== PASSAGE PROVIDED

I wish there was a general answer to this question. Generally, one should be safe taking part in a PROPERLY designed and conducted clinical trial - if it has been considered and passed by the Ethics committee of a major university medical school, which should have looked into all possible risks and benefits. And special consideration should have been given when the trial is to be involving children.
Generally, earlier trials with animals and well human voluneeers, should have already proved that the m edication is safe and potentially effective, before the authorities would approve moving on to broader trials in patients, that is, people with a disorder.
From time to time I see ads in the media about such trials. I think they should mention at least which drug company is sponsoring it. Inquire further - in a trial involving children, they should provide the parents with a details print-out pamphlet about the drug, what is already known about it, the risks and benefits, exactly how the trial will be condicted, and it should specify that the company will be responsible for any and all expenses, not only those that are a routine part of the trial, but if the child gets sick or needs further treatment.
Usually, too, is the person responds well to the drug, there will be an agreement that the company will continue to supply the drug free of charge for as long as the patient requires it. If this was not so, there'd be the sad situation o someone doing well on a medicine they coul;dn't otherwise afford, who ould have to stop taking it and perhaps relapse.
The design described, starting with 10 weeks on placebo and then on the drug, sounds a bit odd. The point of using a placebo ( an inactive pill that looks like the drug ) is to have a trial where at random, some of the kids would be taking the drug and some the placebo, and then halfway through, they'd be swopped over, so those on placebo would not receive the drug, and vice versa. This way the doctors and nurses dealing with the patient shouldn't know which the person is receiving, so their rating of the effectiveness won't be biased by their expectations, and with the swap-over, everyone will at some time receive both the active drug and the placebo. At the end, a proper analysis of the results will show whether the drug was significantly more helpful than the placebo.
Anyhoe if you contact them and express an interest in taking part, they should meet with you and perhaps your child, to discuss all this with you, and to help you make a final decision about it.

====
== INFORMATION GIVEN

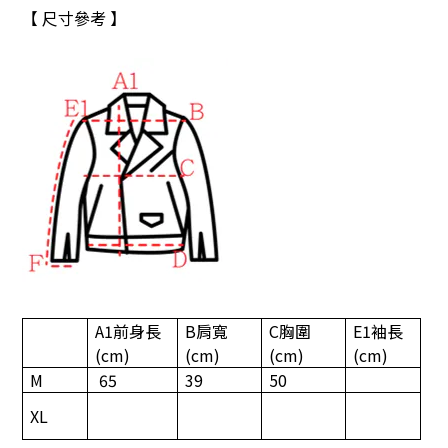
【 尺寸參考 】
A1
前身長
B
肩寬
C
胸圍
E1
袖長
(cm)
(cm)
(cm)
(cm)
M
65
39
50
XL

====

Answer these questions using the passage on clinical trials.
1. Whose ethics committee should have considered and passed a properly designed trial?
2. What should trial ads in the media mention, at the very least?
3. How does the passage describe a placebo?
The records have no connection to the text.

1. The ethics committee of a major university medical school.
2. Which drug company is sponsoring the trial.
3. As an inactive pill that looks like the drug.